In no distant time, many have predicted AI integration will come to have far reaching ramifications for growth of unemployment. Nigeria has one of the highest unemployment rates in Africa. According to the National Bureau of Statistics (NBS) the total number of people classified as unemployed, which means they did nothing at all or worked too few hours (under 20 hours a week) to be classified as employed rose from 17.6 million in the fourth quarter of 2017 to 20.9 million in the third quarter of 2018.

“We are at the brink of a technological revolution that promises not just to fundamentally alter the structure of our economy,” said Carl Benedikt Frey, an Oxford Martin Fellow at Oxford University, “but also to reshape the social fabric more broadly.”

Frey is one of the authors of the ‘Technology at Work v4.0: Navigating the Future of Work’ report commissioned by the Citi Bank Group. The report draws some parallels between the Age of artificial intelligence and historical developments such as the Industrial Revolutions, Age of Enlightenment.

Despite how pervasive AI is projected to become, like the Industrial Revolution, it may not have an immediate impact on production level. Gains from mechanization as a result of Industrial Revolution only became evident some seven decades after. Frey says this is already being witnessed in the 21st century world. Driverless cars for instance, went on as exhibition as early as 2004 when the Defense Advanced Research Projects Agency (DARPA) held its ‘grand challenge’, but it wasn’t until 2016 would the world’s first driverless taxis pick up passengers in Singapore. Three years afterwards, regulators have yet to warm up to the concept of driverless cars on major streets.
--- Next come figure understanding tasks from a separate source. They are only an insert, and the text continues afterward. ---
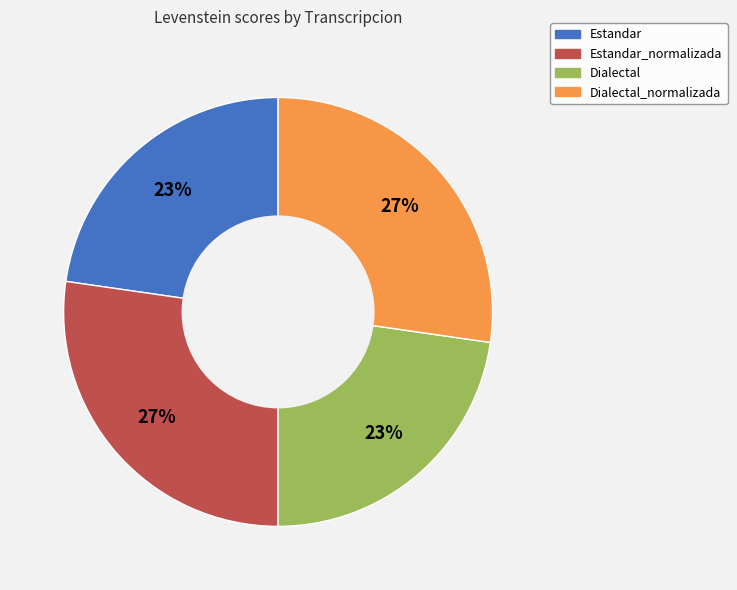

To the nearest percent, what is the average slice percentage?

25%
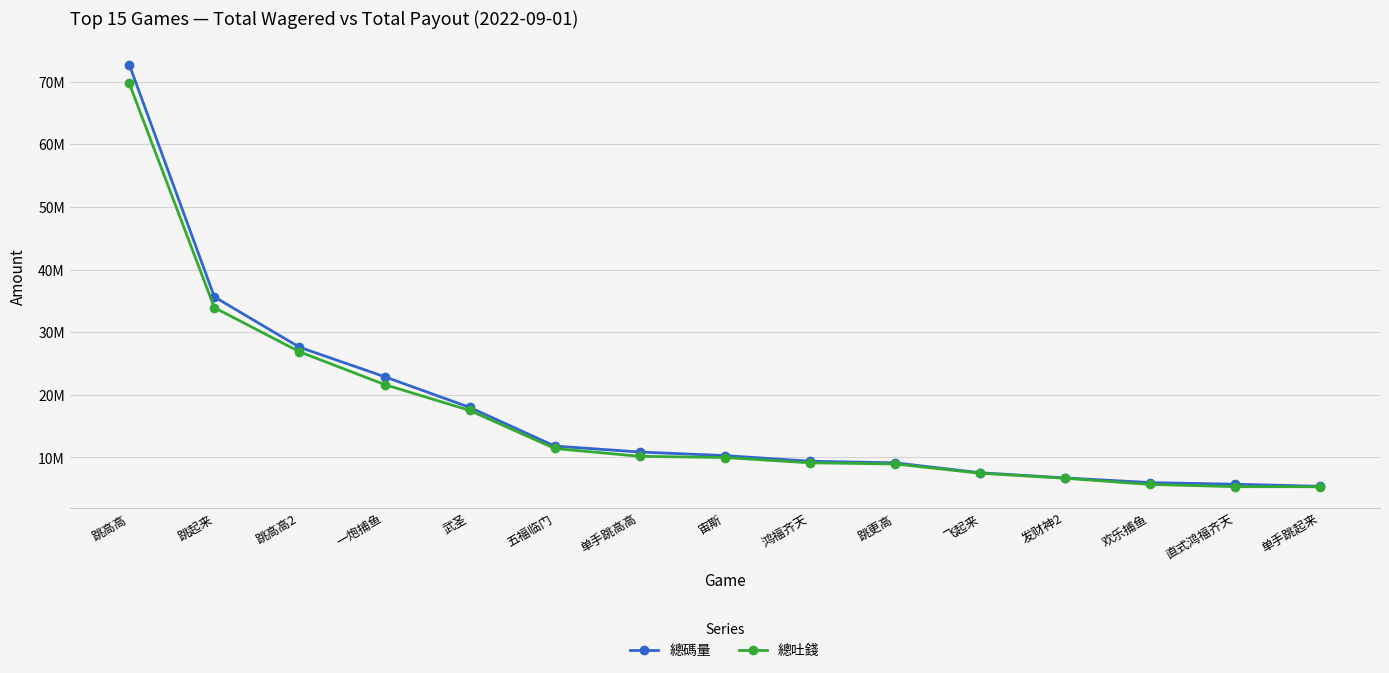

Is the value of 總吐錢 at 单手跳起来 greater than the value of 總碼量 at 欢乐捕鱼?

No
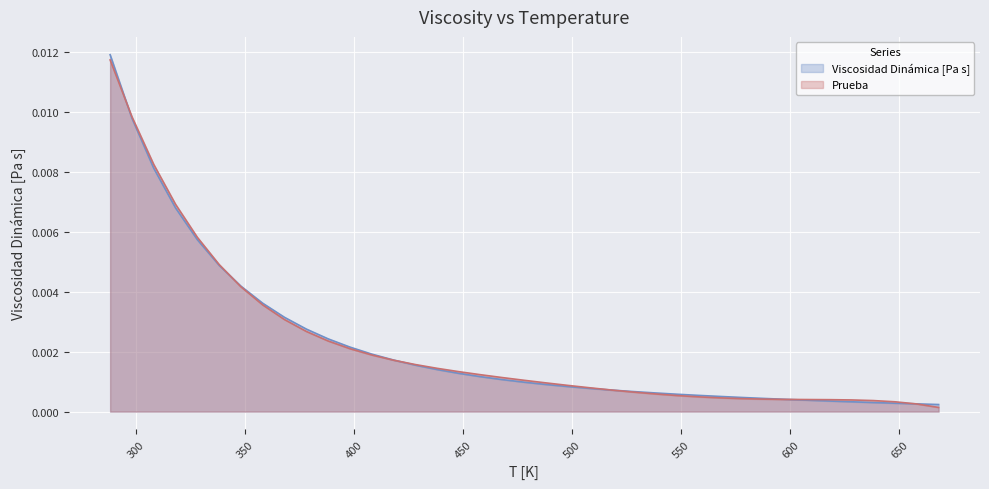

Which has a higher value, 318 or 648?

318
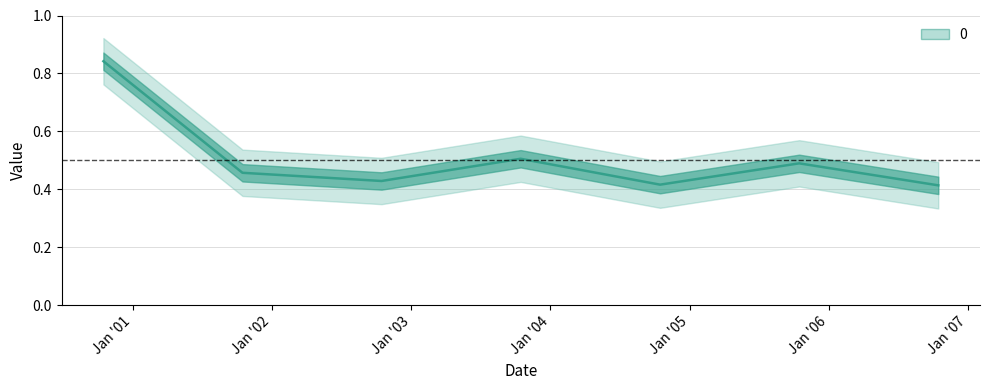

Which label corresponds to the largest value in the chart?

2000-10-15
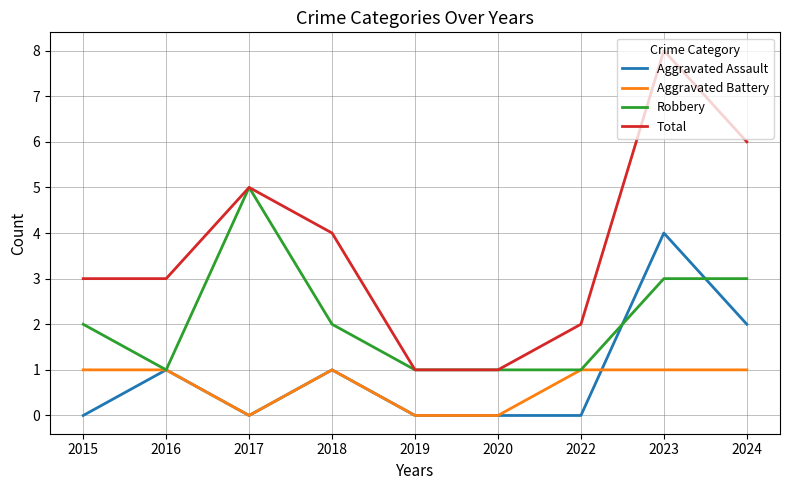

List the series in order of their peak value, lowest first.

Aggravated Battery, Aggravated Assault, Robbery, Total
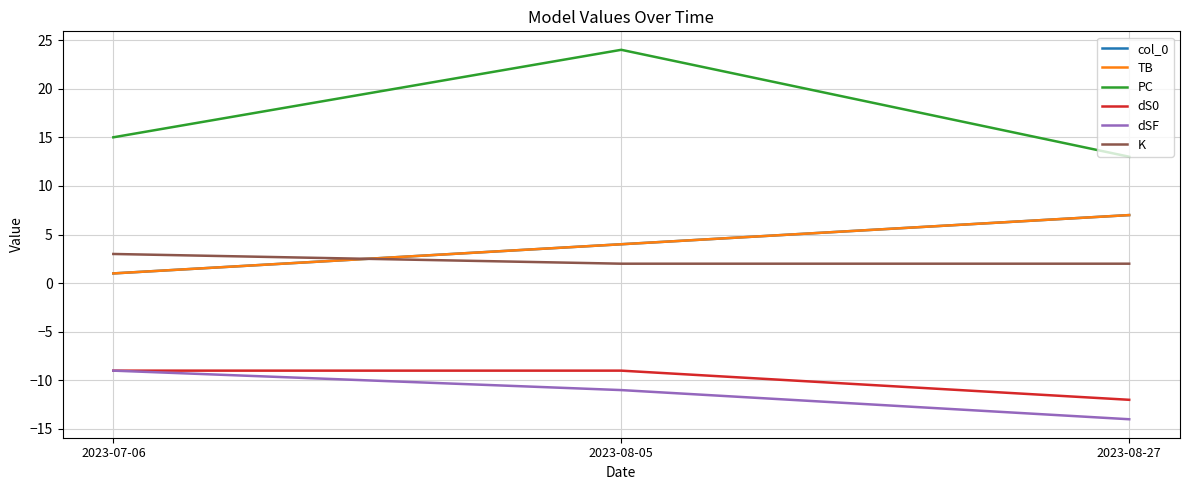

Is this an area chart (filled region under the line)?

No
That notwithstanding, many jobs are still at risk of automation. It would not however happen at giddy and lightening pace often predicted. It will be at a gradual rate. The reason is because artificial intelligence is still at infancy level. Frey argues that in the early stages of development new technologies are likely to reduce productivity growth.

“The pace of innovation is arguably accelerating. But even if that is true, innovation is not what drives productivity growth,” Frey said. “For productivity to grow technological innovations must find widespread use.”

The workers that are less likely to be replaced are those in jobs that require at least a college degree and consist of tasks centred on complex social interactions and creative skills. There is an extent to which machines can communicate intelligently like a person would. Even if algorithms outperform humans in basic text communication, Frey notes, many jobs centre on more subtle in-person communication, which is way beyond the capability of AI today.